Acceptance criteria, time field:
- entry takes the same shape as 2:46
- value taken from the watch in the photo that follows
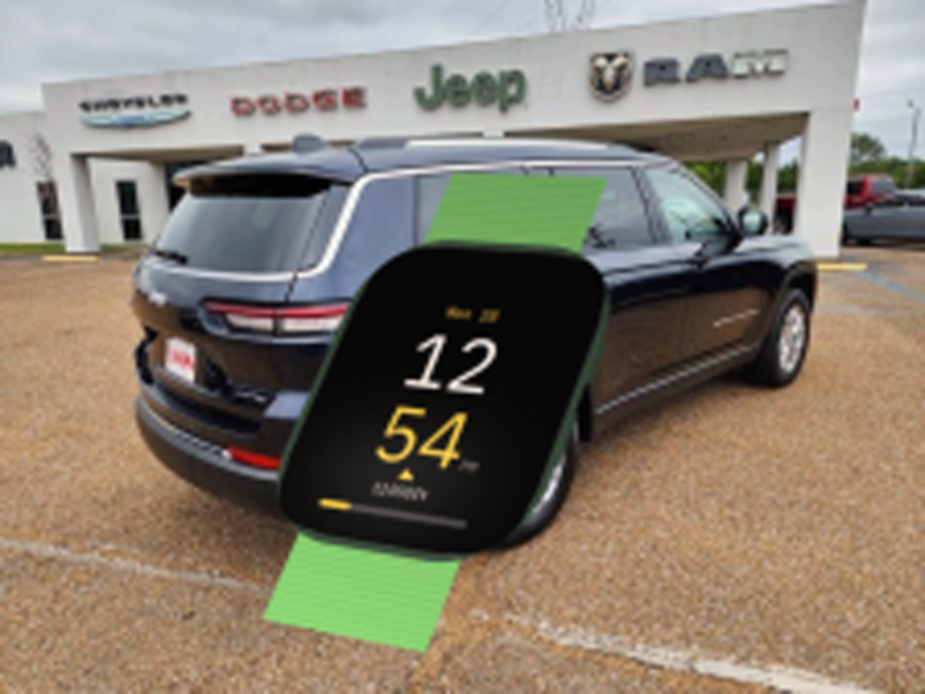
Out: 12:54
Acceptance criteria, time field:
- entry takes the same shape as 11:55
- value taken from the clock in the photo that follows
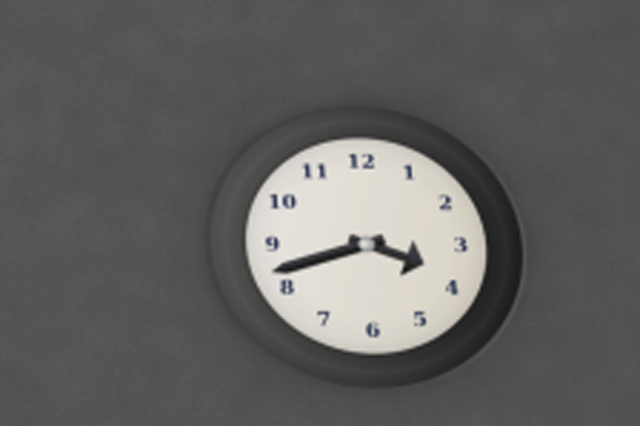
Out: 3:42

**Task details:**
Rewrite the data above, swapping every "time field" for "time entry" and leaving everything else unchanged. Omit the pictures from your answer.

**Reply to the exercise:**
Acceptance criteria, time entry:
- entry takes the same shape as 2:46
- value taken from the watch in the photo that follows
Out: 12:54
Acceptance criteria, time entry:
- entry takes the same shape as 11:55
- value taken from the clock in the photo that follows
Out: 3:42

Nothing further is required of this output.